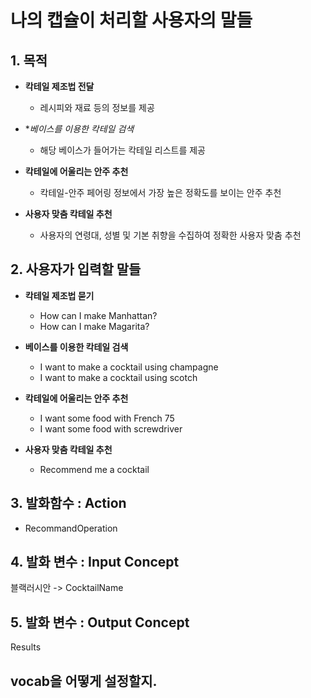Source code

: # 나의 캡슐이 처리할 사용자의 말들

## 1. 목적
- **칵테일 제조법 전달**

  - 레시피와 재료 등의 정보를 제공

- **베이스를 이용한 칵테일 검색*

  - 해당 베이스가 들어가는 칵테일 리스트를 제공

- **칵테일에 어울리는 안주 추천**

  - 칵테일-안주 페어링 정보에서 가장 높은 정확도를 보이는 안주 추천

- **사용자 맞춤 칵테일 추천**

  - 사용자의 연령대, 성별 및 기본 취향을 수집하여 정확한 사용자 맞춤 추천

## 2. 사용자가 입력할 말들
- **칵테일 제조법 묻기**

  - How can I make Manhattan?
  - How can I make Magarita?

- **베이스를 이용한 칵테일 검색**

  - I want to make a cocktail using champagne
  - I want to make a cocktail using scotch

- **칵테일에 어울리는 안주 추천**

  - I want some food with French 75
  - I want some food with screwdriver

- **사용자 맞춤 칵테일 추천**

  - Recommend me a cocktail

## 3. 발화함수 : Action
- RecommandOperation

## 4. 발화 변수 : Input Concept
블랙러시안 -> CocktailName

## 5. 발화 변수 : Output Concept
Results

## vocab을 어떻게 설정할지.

####################

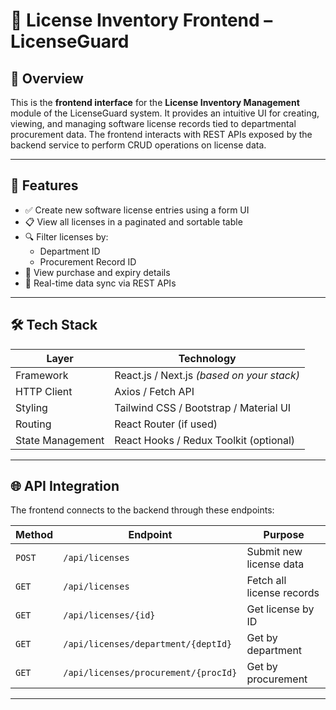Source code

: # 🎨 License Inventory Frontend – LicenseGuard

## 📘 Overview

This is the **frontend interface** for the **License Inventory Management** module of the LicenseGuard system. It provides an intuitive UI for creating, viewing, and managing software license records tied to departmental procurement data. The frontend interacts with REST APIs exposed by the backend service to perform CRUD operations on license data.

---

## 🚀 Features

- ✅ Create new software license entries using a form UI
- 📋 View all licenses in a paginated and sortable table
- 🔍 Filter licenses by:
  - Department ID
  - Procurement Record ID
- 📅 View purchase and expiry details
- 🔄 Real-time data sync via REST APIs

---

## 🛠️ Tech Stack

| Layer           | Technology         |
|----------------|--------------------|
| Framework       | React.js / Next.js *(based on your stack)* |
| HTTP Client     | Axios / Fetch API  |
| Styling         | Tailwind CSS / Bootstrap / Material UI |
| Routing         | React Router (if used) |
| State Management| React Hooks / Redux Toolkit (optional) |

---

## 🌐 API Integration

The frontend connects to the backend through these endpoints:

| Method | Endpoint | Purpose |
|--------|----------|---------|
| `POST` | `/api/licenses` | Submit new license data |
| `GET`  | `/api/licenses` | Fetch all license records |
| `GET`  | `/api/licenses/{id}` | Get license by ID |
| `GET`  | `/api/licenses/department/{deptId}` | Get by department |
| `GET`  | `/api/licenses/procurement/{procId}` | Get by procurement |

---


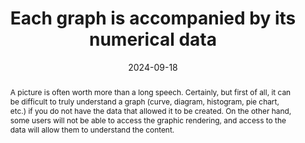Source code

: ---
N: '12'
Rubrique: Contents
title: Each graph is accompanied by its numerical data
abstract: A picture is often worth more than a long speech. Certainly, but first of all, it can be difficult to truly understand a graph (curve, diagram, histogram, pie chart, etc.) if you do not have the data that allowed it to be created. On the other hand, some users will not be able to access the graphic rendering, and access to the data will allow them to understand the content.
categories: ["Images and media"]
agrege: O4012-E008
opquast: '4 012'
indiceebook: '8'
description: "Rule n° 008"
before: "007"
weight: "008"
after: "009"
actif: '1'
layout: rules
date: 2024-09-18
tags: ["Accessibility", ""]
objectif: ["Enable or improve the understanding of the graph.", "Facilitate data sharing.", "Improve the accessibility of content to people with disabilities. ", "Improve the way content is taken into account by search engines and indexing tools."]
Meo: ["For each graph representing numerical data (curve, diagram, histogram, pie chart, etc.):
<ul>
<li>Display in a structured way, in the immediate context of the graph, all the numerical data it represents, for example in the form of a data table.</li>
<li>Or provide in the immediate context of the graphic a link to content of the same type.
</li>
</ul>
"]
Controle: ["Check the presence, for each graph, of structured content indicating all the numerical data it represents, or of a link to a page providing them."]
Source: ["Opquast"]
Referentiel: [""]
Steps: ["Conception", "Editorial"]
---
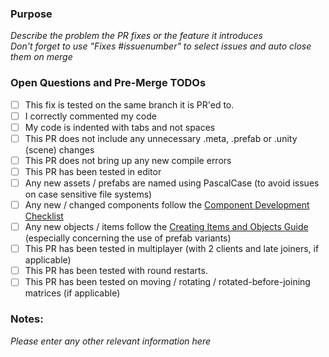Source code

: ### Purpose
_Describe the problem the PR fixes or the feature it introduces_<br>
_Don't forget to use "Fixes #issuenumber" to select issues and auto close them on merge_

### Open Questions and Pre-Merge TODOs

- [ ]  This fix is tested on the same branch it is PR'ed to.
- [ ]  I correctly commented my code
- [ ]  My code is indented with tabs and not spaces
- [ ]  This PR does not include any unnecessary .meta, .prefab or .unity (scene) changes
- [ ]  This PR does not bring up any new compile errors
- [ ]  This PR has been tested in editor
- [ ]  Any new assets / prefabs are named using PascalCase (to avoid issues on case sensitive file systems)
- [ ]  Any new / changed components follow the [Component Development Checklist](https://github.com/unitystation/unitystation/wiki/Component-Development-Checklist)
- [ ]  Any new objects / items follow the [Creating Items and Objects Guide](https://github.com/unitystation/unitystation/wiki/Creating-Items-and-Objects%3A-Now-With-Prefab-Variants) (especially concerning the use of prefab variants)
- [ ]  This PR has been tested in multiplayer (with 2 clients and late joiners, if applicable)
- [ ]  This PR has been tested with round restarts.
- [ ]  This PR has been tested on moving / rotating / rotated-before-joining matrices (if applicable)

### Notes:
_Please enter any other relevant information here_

####################

- **EXERCISE AIM**
Locate every row above that contains the string "licenses" and copy each of those rows in full.

- **FINISHED EXERCISE**
- 📋 View all licenses in a paginated and sortable table
- 🔍 Filter licenses by:
| `POST` | `/api/licenses` | Submit new license data |
| `GET`  | `/api/licenses` | Fetch all license records |
| `GET`  | `/api/licenses/{id}` | Get license by ID |
| `GET`  | `/api/licenses/department/{deptId}` | Get by department |
| `GET`  | `/api/licenses/procurement/{procId}` | Get by procurement |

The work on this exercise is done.